Quintin Hughes landed in Oklahoma City – Norman, really – from his native North Little Rock, Arkansas, to attend the University of Oklahoma. A recipient of a Boys & Girls Club scholarship, Hughes studied industrial engineering, eventually completing a Ph.D. in the field with an emphasis on engineering education.
“My goal was not to be an educator, but to start a nonprofit focused on education,” Hughes says. “I never expected to be employed by a school district, but when the ideal opportunity presented itself, I said yes.”
That ideal opportunity was GEAR UP, a federal program that assists middle school and high school students prepare for college. The program, according to official materials, provides direct support services, “including college campus tours, ACT test preparation and testing, college exploration and preparation courses, leadership/STEM summer academies and one-on-one guidance from education specialists.” The students are part of a single cohort. GEAR UP OKC has already completed one full cycle with a cohort and is currently working with the fourth.
Hughes also is a partner in Kindred Spirits, a new restaurant, bar and venue that we will review in the November issue of 405 Magazine. “I have a few hats,” he says. “I’m moving out of the education sector now and will be focusing more on development on the northeast side of the city.”
In 2016, Hughes founded NE OKC Renaissance, a board-driven nonprofit organization to foster intentionally ethical revitalization on the city’s northeast side. He is the current board president. Rather than just focus on revitalizing and redeveloping, NEOKCR “proactively addresses resident displacement by ensuring current residents are benefactors and participants” – a much different approach than gentrification in many urban areas. Bringing residents in as stakeholders is a much slower process.
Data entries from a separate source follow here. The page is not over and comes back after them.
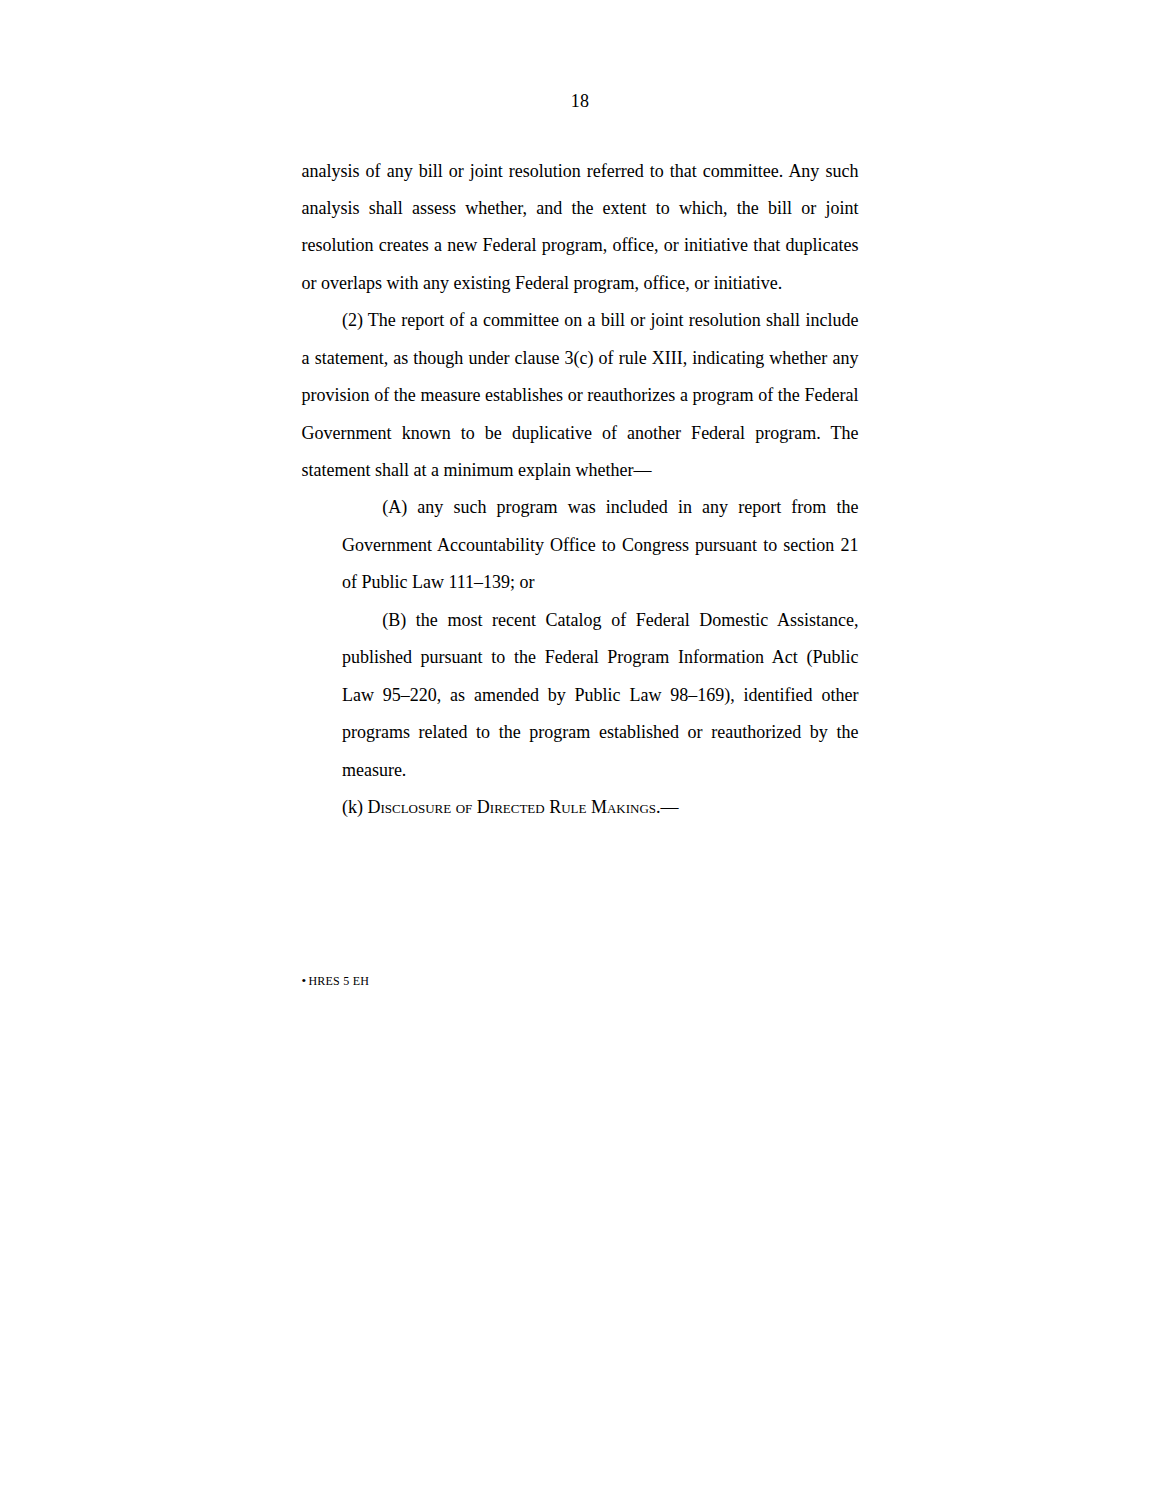18
analysis of any bill or joint resolution referred to that committee. Any such analysis shall assess whether, and the extent to which, the bill or joint resolution creates a new Federal program, office, or initiative that duplicates or overlaps with any existing Federal program, office, or initiative.
(2) The report of a committee on a bill or joint resolution shall include a statement, as though under clause 3(c) of rule XIII, indicating whether any provision of the measure establishes or reauthorizes a program of the Federal Government known to be duplicative of another Federal program. The statement shall at a minimum explain whether—
(A) any such program was included in any report from the Government Accountability Office to Congress pursuant to section 21 of Public Law 111–139; or
(B) the most recent Catalog of Federal Domestic Assistance, published pursuant to the Federal Program Information Act (Public Law 95–220, as amended by Public Law 98–169), identified other programs related to the program established or reauthorized by the measure.
(k) Disclosure of Directed Rule Makings.—
•HRES 5 EH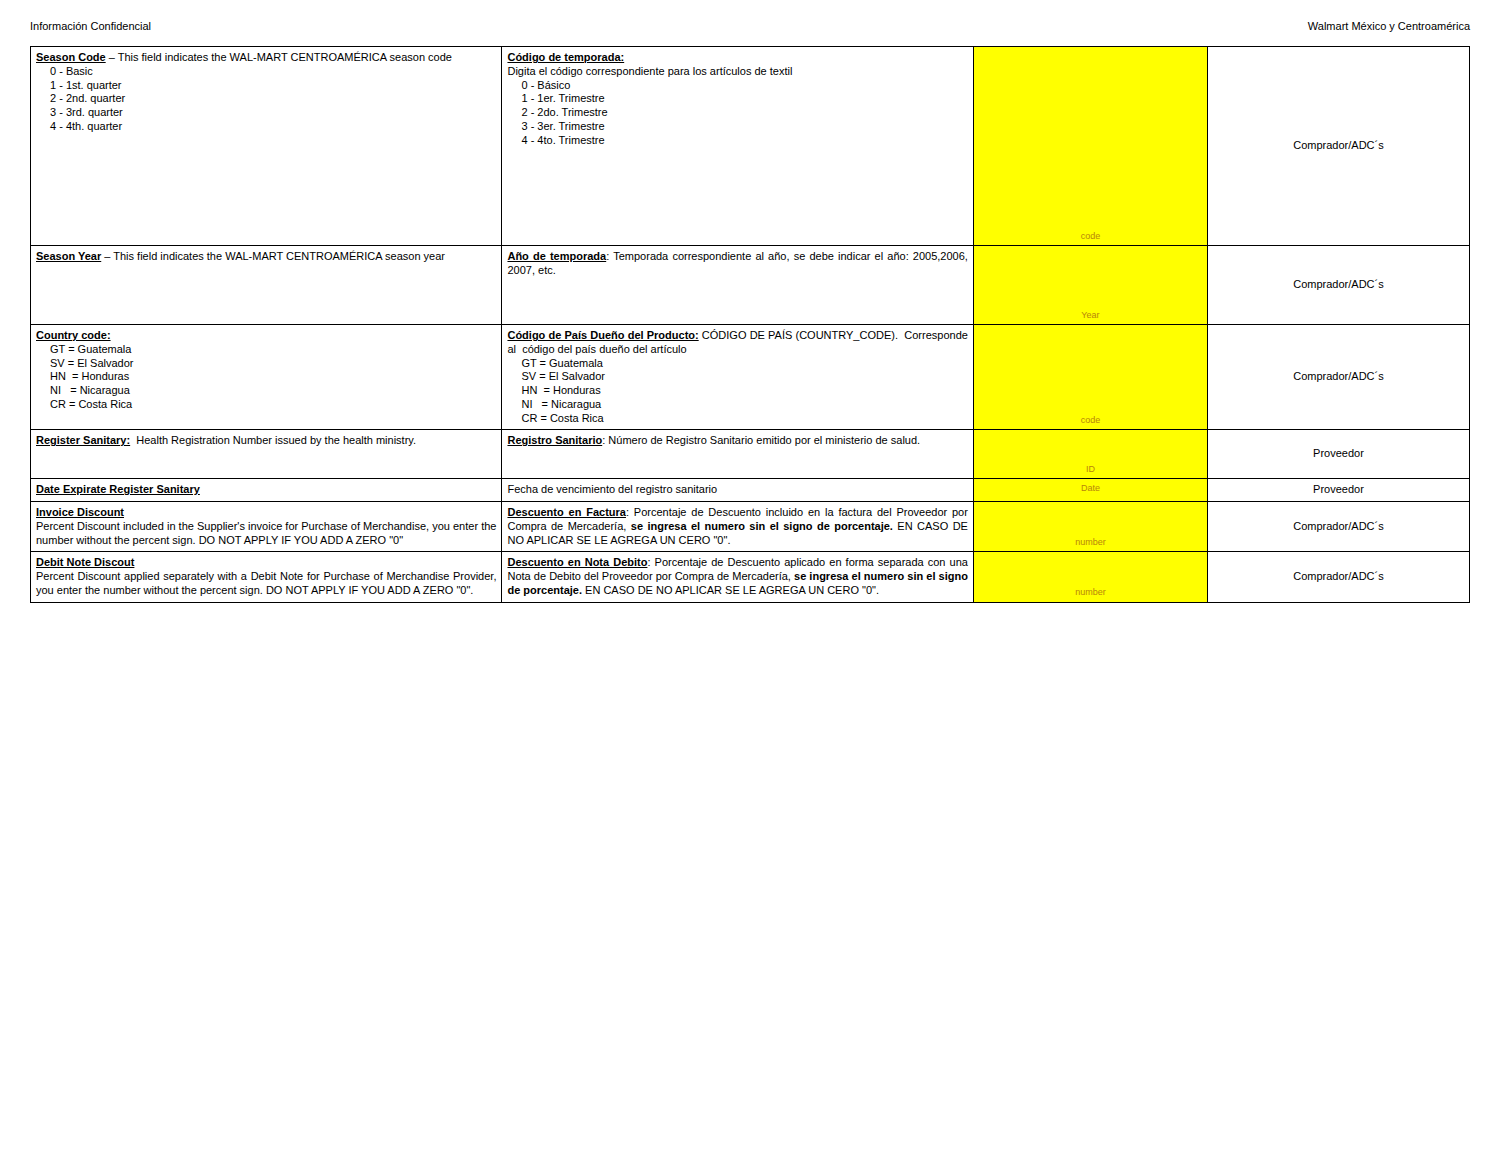Información Confidencial
Walmart México y Centroamérica
| Season Code – This field indicates the WAL-MART CENTROAMÉRICA season code 0 - Basic 1 - 1st. quarter 2 - 2nd. quarter 3 - 3rd. quarter 4 - 4th. quarter | Código de temporada: Digita el código correspondiente para los artículos de textil 0 - Básico 1 - 1er. Trimestre 2 - 2do. Trimestre 3 - 3er. Trimestre 4 - 4to. Trimestre | code | Comprador/ADC´s |
| Season Year – This field indicates the WAL-MART CENTROAMÉRICA season year | Año de temporada : Temporada correspondiente al año, se debe indicar el año: 2005,2006, 2007, etc. | Year | Comprador/ADC´s |
| Country code: GT = Guatemala SV = El Salvador HN = Honduras NI = Nicaragua CR = Costa Rica | Código de País Dueño del Producto: CÓDIGO DE PAÍS (COUNTRY_CODE). Corresponde al código del país dueño del artículo GT = Guatemala SV = El Salvador HN = Honduras NI = Nicaragua CR = Costa Rica | code | Comprador/ADC´s |
| Register Sanitary: Health Registration Number issued by the health ministry. | Registro Sanitario : Número de Registro Sanitario emitido por el ministerio de salud. | ID | Proveedor |
| Date Expirate Register Sanitary | Fecha de vencimiento del registro sanitario | Date | Proveedor |
| Invoice Discount Percent Discount included in the Supplier's invoice for Purchase of Merchandise, you enter the number without the percent sign. DO NOT APPLY IF YOU ADD A ZERO "0" | Descuento en Factura : Porcentaje de Descuento incluido en la factura del Proveedor por Compra de Mercadería, se ingresa el numero sin el signo de porcentaje. EN CASO DE NO APLICAR SE LE AGREGA UN CERO "0". | number | Comprador/ADC´s |
| Debit Note Discout Percent Discount applied separately with a Debit Note for Purchase of Merchandise Provider, you enter the number without the percent sign. DO NOT APPLY IF YOU ADD A ZERO "0". | Descuento en Nota Debito : Porcentaje de Descuento aplicado en forma separada con una Nota de Debito del Proveedor por Compra de Mercadería, se ingresa el numero sin el signo de porcentaje. EN CASO DE NO APLICAR SE LE AGREGA UN CERO "0". | number | Comprador/ADC´s |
“I’d say ethical development probably does slow the development process down,” Hughes says. “For developers from outside of the community committed to ethical projects that benefit existing neighborhoods, it takes time to build enough of a connection with the community for it to support your project.”
That people are difficult is too harsh an assessment, but there is truth in the notion that getting a whole community on one page is a challenge, he said. NEOKCR recruits and trains its neighbors using a development workshop model that pairs stakeholders with mentors and attempts to connect them with financing. “The barriers are knowledge, education and access to capital,” Hughes says. “NEOKCR is working to help ameliorate those issues.”
Access to capital is incredibly challenging for everyone. Development is expensive, and the slower the process, the more capital becomes an issue, given that no one makes money – except the contractors – until the development is done. But capital alone isn’t sufficient: “For aspiring developers who are already connected (to the community), it takes time to learn the skills of the field and access the capital and teams necessary to complete high quality projects,” Hughes says. NEOKCR is working to provide gap funding to increase the success potential of development.
“Via a revolving loan fund, NEOKCR intends to provide gap funding to aspiring developers and entrepreneurs residing in or connected to NEOKC without access to capital,” he says. “Oftentimes, banks require ‘skin in the game’ that has an equivalent cash value to 20 percent of the project cost in order to be financed; this could be a cash-down payment, equity from land or a home or some other acceptable form of collateral. Many in our community don’t have access to either of those, so in that case, we want to be able to fill in the gap for high quality projects that (produce a profit on paper).”
Hughes said the goal on the northeast side is to implement incremental, manageable change that doesn’t leave residents behind. That requires patience and long-term investments, both in capital and sweat equity. He and his partners are showing their commitment with Kindred Spirits, which they hope will be a hub along NE 23 Street and not just a popular bar-restaurant. Everything is done with a community in mind, not just profits; it’s humane development.
“An incremental approach to development inherently takes time,” says Hughes. “The point is to organically grow so that change happens at a pace that current residents can keep up with, rather than a rapid artificial surge that changes the demographic, economic, social and political landscape, seemingly overnight.”